- Exercise
Where does the string "serif" occur in the records? Copy each line that holds it.

[[ Dataset content open ]]

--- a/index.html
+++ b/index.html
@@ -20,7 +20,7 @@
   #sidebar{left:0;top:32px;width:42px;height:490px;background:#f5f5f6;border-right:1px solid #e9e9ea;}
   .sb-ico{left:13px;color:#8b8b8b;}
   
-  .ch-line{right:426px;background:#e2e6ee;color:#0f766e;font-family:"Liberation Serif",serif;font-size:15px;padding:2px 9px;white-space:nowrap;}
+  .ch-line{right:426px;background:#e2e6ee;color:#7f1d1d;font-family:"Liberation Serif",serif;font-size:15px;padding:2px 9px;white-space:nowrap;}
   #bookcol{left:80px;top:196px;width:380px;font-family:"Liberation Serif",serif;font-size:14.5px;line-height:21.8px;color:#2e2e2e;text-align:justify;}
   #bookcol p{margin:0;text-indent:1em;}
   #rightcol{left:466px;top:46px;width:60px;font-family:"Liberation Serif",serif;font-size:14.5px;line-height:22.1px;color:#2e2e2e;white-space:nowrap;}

[[ Dataset content closed ]]
[[ Dataset content open ]]

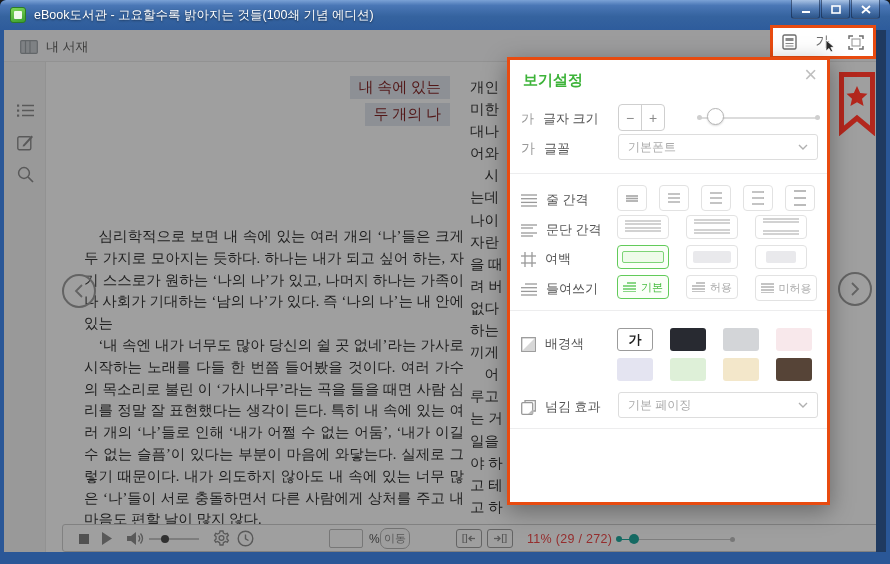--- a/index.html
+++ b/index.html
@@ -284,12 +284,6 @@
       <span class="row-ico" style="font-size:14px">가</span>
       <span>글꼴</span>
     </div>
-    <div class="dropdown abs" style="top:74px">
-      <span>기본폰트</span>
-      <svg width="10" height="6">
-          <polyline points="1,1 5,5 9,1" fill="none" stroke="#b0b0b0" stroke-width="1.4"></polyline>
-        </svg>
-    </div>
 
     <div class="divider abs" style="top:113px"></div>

[[ Dataset content closed ]]

- Solved problem
-  .ch-line{right:426px;background:#e2e6ee;color:#0f766e;font-family:"Liberation Serif",serif;font-size:15px;padding:2px 9px;white-space:nowrap;}
+  .ch-line{right:426px;background:#e2e6ee;color:#7f1d1d;font-family:"Liberation Serif",serif;font-size:15px;padding:2px 9px;white-space:nowrap;}
   #bookcol{left:80px;top:196px;width:380px;font-family:"Liberation Serif",serif;font-size:14.5px;line-height:21.8px;color:#2e2e2e;text-align:justify;}
   #rightcol{left:466px;top:46px;width:60px;font-family:"Liberation Serif",serif;font-size:14.5px;line-height:22.1px;color:#2e2e2e;white-space:nowrap;}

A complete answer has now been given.